◆ Directions:
How many of the lines below hold the word "thanh"? Answer only with the number.

(Stored data entries)
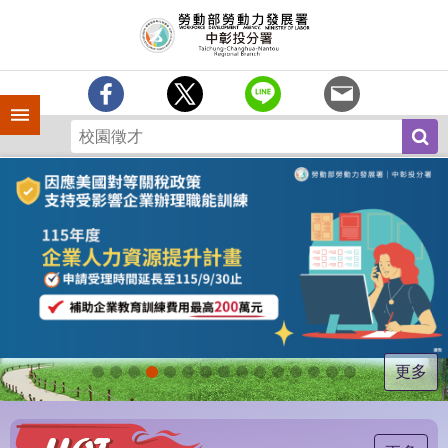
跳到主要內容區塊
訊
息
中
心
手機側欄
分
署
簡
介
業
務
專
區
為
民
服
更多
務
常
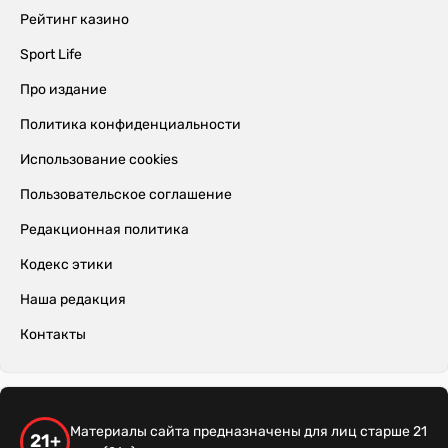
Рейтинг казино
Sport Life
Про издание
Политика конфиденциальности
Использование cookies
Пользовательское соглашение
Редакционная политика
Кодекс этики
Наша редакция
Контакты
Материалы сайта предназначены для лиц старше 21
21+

--

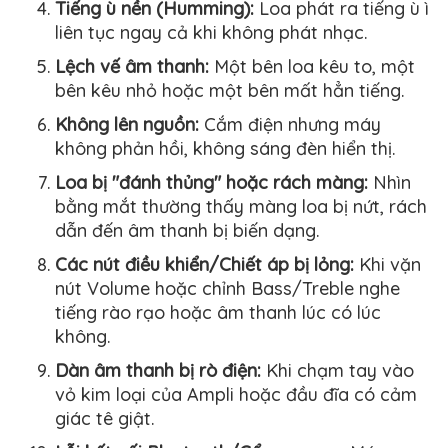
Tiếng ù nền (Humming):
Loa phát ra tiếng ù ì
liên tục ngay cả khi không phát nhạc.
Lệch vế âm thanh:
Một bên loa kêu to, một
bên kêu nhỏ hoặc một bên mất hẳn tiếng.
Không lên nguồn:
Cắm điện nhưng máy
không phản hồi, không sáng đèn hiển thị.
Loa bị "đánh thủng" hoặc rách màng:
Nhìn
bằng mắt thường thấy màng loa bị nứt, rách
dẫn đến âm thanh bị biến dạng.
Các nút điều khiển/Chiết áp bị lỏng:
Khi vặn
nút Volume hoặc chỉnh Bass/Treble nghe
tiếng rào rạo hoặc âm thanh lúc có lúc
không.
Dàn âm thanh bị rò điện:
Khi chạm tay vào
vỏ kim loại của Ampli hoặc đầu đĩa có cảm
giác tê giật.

◆ Completed task:
4